End Tidal CO₂ monitoring
End-tidal CO₂ (EtCO₂) is the partial pressure (or concentration) of carbon dioxide measured at the very end of exhalation. It reflects how well CO₂ is being produced, transported, and eliminated by the lungs.
Key points
What it represents:
The CO₂ coming from alveoli at the end of expiration—closest non-invasive estimate of arterial CO₂.
Normal range:
35–45 mmHg (≈ 4.6–6.0 kPa)
How it’s measured:
Capnography (waveform) or capnometry (numeric value)
Clinical uses
Confirming endotracheal tube placement
Monitoring ventilation (e.g., during anaesthesia, ICU care, procedural sedation)
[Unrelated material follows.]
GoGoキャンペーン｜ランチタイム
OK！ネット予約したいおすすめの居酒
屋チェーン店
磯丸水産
Assessing perfusion and metabolism
– Low EtCO₂ can suggest shock, low cardiac output, or hyperventilation
– High EtCO₂ can suggest hypoventilation or increased CO₂ production
CPR quality:
Higher EtCO₂ correlates with better chest compressions; sudden rise may indicate ROSC.
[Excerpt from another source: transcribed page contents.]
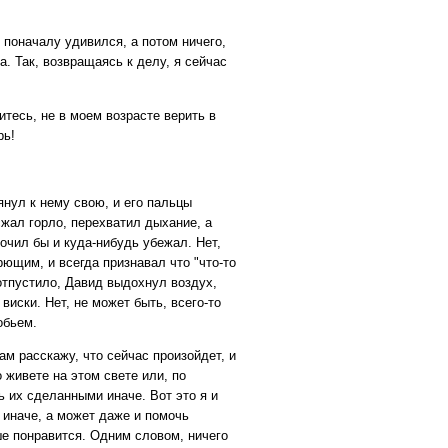
же поначалу удивился, а потом ничего,
а. Так, возвращаясь к делу, я сейчас
итесь, не в моем возрасте верить в
рь!
нул к нему свою, и его пальцы
сжал горло, перехватил дыхание, а
очил бы и куда-нибудь убежал. Нет,
рющим, и всегда признавал что "что-то
 отпустило, Давид выдохнул воздух,
виски. Нет, не может быть, всего-то
обьем.
Вам расскажу, что сейчас произойдет, и
 живете на этом свете или, по
ь их сделанными иначе. Вот это я и
 иначе, а может даже и помочь
е понравится. Одним словом, ничего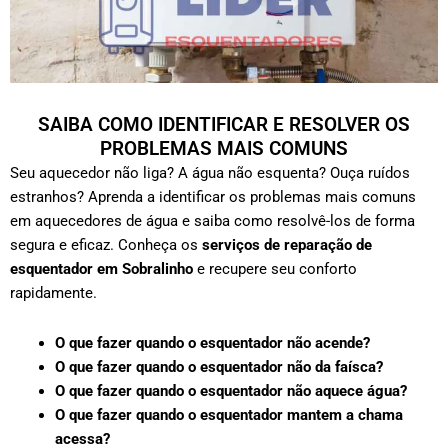
SAIBA COMO IDENTIFICAR E RESOLVER OS
PROBLEMAS MAIS COMUNS
Seu aquecedor não liga? A água não esquenta? Ouça ruídos
estranhos? Aprenda a identificar os problemas mais comuns
em aquecedores de água e saiba como resolvê-los de forma
segura e eficaz. Conheça os
serviços de reparação de
esquentador em Sobralinho
e recupere seu conforto
rapidamente.
O que fazer quando o esquentador não acende?
O que fazer quando o esquentador não da faísca?
O que fazer quando o esquentador não aquece água?
O que fazer quando o esquentador mantem a chama
acessa?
Common causes of abnormal values
Low EtCO₂: Hyperventilation, pulmonary embolism, shock, cardiac arrest
High EtCO₂: Hypoventilation, airway obstruction, rebreathing, fever, sepsis
EtCO₂ in the ICU
Normal values
EtCO₂: 35–45 mmHg (4.6 to 6.0 KPa)
PaCO₂ – EtCO₂ gradient: normally 2–5 mmHg
↑ gradient suggests V/Q mismatch (ARDS, PE, low cardiac output)
Why EtCO₂ matters in ICU
Continuous, non-invasive ventilation monitoring
Early detection of hypoventilation, apnoea, circuit problems
Indirect marker of pulmonary perfusion & cardiac output
Useful during intubation, sedation, weaning, CPR
Capnography Waveform (Time Capnogram)
Phases of the waveform:
Phase I (early expiration): Dead space gas
Exhalation of gas from conducting airways, representing the exhalation of anatomical dead space gas, which should be CO2 free.
Phase II (B–C): Expiratory upstroke
Rapid rise in CO₂
Mixing of alveolar gas with dead space gas
Phase III (C–D): Alveolar plateau
Reflects exhalation of alveolar gas (CO₂)
End of phase III (D) = EtCO₂
Slope ↑ → V/Q mismatch (COPD, asthma)
Phase 0: Inspiration
Rapid downstroke to zero
CO2 level falls to zero as fresh gas is inhaled
Abnormal Waveforms & ICU Causes
1. Hypoventilation
Tall waveform, ↑ EtCO₂
Causes: over-sedation, low RR, neuromuscular weakness
2. Hyperventilation
Short waveform, ↓ EtCO₂
Causes: excessive ventilator rate, pain, anxiety
3. Bronchospasm / COPD (Shark-fin)
Slanted upstroke + rising plateau
Causes: asthma, COPD, mucus plugging
4. Rebreathing
Baseline does not return to zero
Causes: exhausted CO₂ absorber, low fresh gas flow, faulty valves
5. Sudden loss of EtCO₂
Flat line or near zero
Causes:
Oesophageal intubation
Circuit disconnect
Apnoea
Cardiac arrest
6. Pulmonary embolism / low cardiac output
Abrupt ↓ EtCO₂, normal waveform shape
↑ PaCO₂–EtCO₂ gradient
EtCO₂ vs PaCO₂ in ICU 
Key Points:
Rising EtCO₂ → think hypoventilation or increased CO₂ production
Falling EtCO₂ → think PE, hypotension, disconnect
Use EtCO₂ trends, not isolated numbers
Always correlate with ABG, ventilator settings, and clinical status of the patient.